The allegation that the agency responds instantly, is far from reality. I tried the service using my personal email. I gave up after half an hour. And I tried with my gmail. Just 20 minutes later I had the answer and my picture went online.
This photo is somewhere on a server and withered, like most things on the Internet. Eventually I enrolled in Facebook under a pseudonym and never used it again. It is useless junk that is still on a server. I should have at least a half dozen blogs that I started some time and since then I've forgotten.
Yahoo made the right move in deciding to close the Geocities and the servers, earning offline all this rubbish. For some important pages that procedure was a blow, but through all this garbage that the agency has collected all these years, it was impossible to save.

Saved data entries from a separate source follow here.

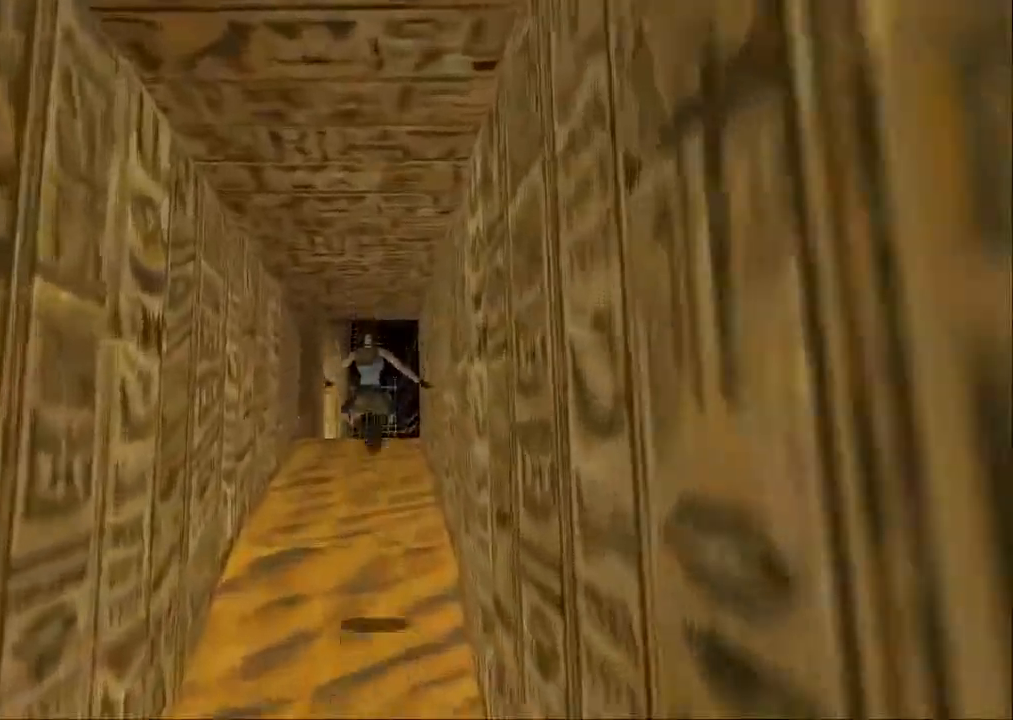
{"dt_ms": 500, "buttons": ["SQUARE", "DPAD_UP"], "left_stick": "down-right", "right_stick": "center", "events": [[167, "left_stick", "down-right"]]}
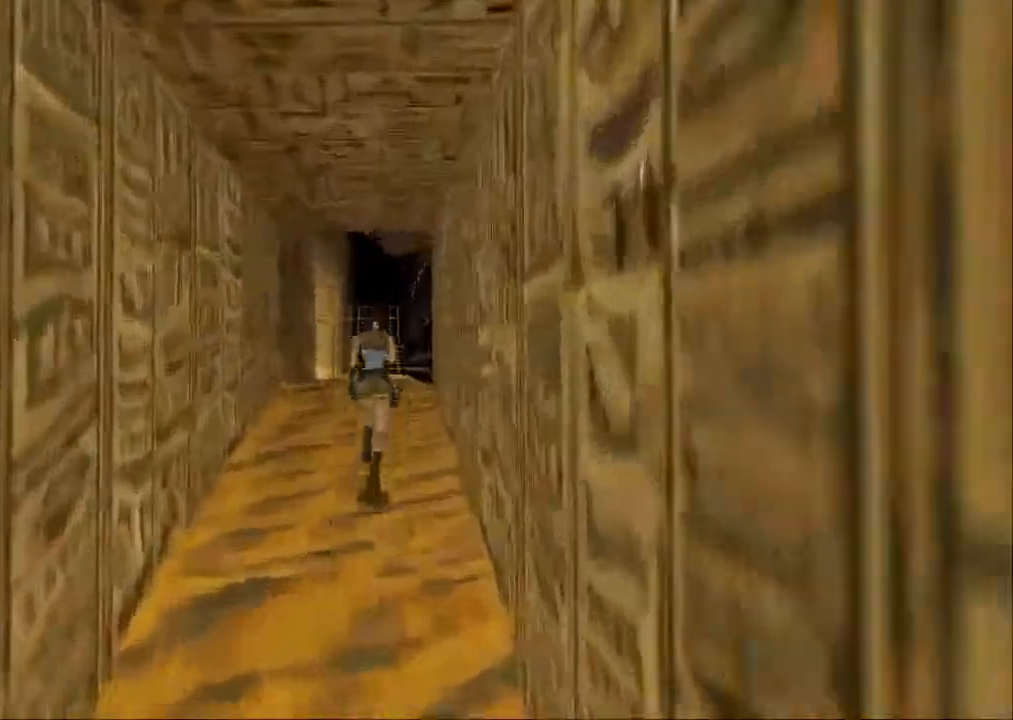
{"dt_ms": 500, "buttons": ["SQUARE", "DPAD_UP"], "left_stick": "center", "right_stick": "center", "events": [[167, "left_stick", "center"]]}
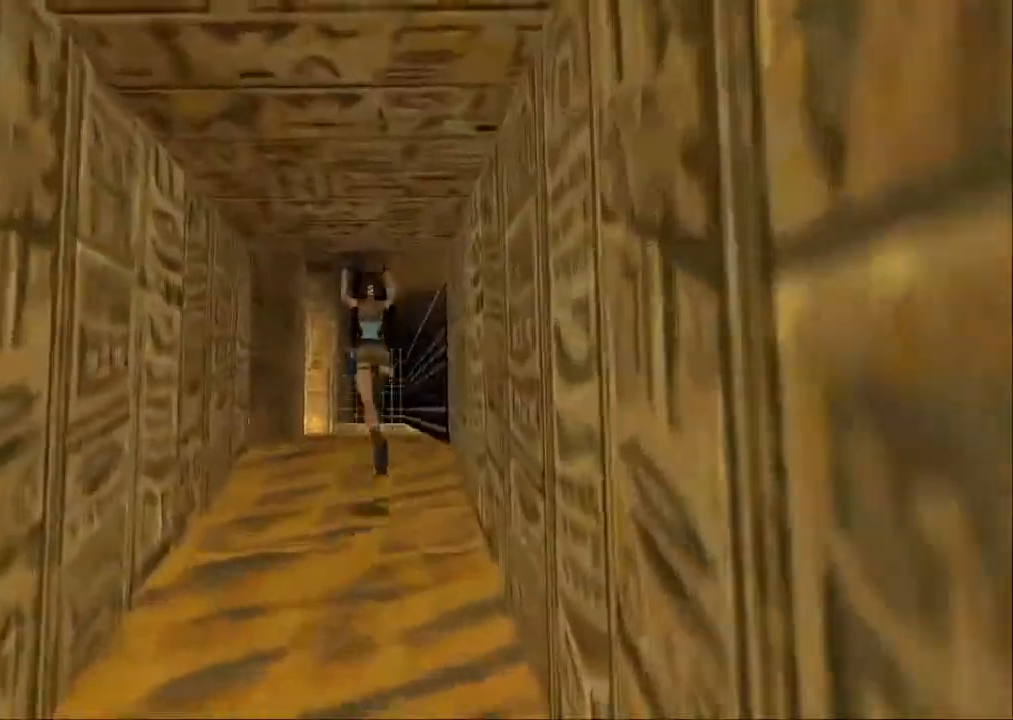
{"dt_ms": 500, "buttons": ["SQUARE", "DPAD_UP", "DPAD_RIGHT"], "left_stick": "center", "right_stick": "center", "events": [[500, "DPAD_RIGHT", "down"]]}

I know some of the pages I had to Blogger disappeared after the acquisition by Google. I lost a full backup of all contacts when an "always free" site closed. I can not access my account in Flickr since acquired by Yahoo. Examples follow each other at an ever-growing collection of rubbish, missed pages and dead ends. Additional services such as Posterous, Reddit and Twitter also lost. Does anyone use LiveJournal;
Instead of complaining, you need to begin to clean in a way that works. The personal responsibility of everyone is not enough to accomplish the job. I think this whole volume of information must be filed in a closed internet, read-only, so we can study it and organize it properly.